[A version of this post appears on the O’Reilly Radar.]
The O’Reilly Data Show podcast: Evan Chan on the early days of Spark+Cassandra, FiloDB, and cloud computing.
Subscribe to the O’Reilly Data Show Podcast to explore the opportunities and techniques driving big data and data science.
In this episode of the O’Reilly Data Show, I sit down with Evan Chan, distinguished engineer at Tuplejump. We talk about the early days of Spark (particularly his contributions to Spark/Cassandra integration), his interesting new open source project (FiloDB), and recent trends in cloud computing.
Bringing Apache Spark & Apache Cassandra together
Datastax credits me with inspiring them to bring Spark into Cassandra … I think they’re very generous about that. I think I was one of the first folks to talk about the possibility of bringing Cassandra and Spark together. The vision that I saw was that Cassandra was really good for real-time updates, but what if we’re able to do more analytical queries on it? Then you could combine, basically, a platform that is really good for real-time updates with analytics.
What is FiloDB?
FiloDB is an analytical database … It is a distributed columnar analytical database. … It’s distributed meaning that, just like Cassandra, runs on multiple nodes. You can spread out your data very easily and query it as a single entity. It is columnar meaning that stores your data in a format that makes it very fast for those little queries. What do I mean by that? That means you might want to find out, for example, the top products that are selling in a department for month X. These are queries that typically show up in business reporting…these kind of queries would benefit greatly from FiloDB.

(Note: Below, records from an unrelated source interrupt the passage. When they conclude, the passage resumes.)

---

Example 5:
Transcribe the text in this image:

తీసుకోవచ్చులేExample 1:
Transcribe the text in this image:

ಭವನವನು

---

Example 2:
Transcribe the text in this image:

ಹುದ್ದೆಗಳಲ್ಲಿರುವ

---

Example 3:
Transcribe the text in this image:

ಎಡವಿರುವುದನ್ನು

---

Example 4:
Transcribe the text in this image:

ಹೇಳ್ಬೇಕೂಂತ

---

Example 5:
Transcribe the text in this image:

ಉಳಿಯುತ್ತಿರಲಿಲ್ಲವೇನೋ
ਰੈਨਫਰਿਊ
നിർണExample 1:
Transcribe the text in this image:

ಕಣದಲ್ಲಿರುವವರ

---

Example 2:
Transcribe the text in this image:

…We’re seeing there’s really a need for something that allows you to do queries very quickly and interactively but still work with more recent data. Some more recent use cases that really motivated this was around processing, such as geospatial processing … For example, I have a location column. Let’s say that it’s IoT or something else, and I have positions or coordinates. Oftentimes, you need to annotate this data and take the position and same ZIP codes and other kinds of things like that. I saw an opportunity to use columnar storage for it, but nothing that allowed me to take advantage of it very easily.
…One of our core messages is, look, you already have Spark and Cassandra. You ingest real-time data. Now you’re thinking how to add analytics to it. You don’t have to set up a whole complex stack involving Hadoop and a lot of extra stuff. You can simplify your stack a lot and just use what we call a “SMACK stack”: Spark, [Mesos, Akka,] Cassandra, Kafka.
It’s such a [different] landscape now. … You can run everything on Amazon or Google cloud with the data flow. Basically, I think the industry is transitioning from: you have to build a lot of things yourself, to more of a pick and choose (like I’m going to go and see what services I can assemble and integrate all of them). … When you think about testing, and especially when you have, say, a dev cluster, a staging cluster, a production cluster, a lot of times you want to spin up things for tests, like performance. With cloud, it becomes much easier. With data centers, you often can’t find a space to do performance tests. With the cloud provider, I can just spin out a cluster.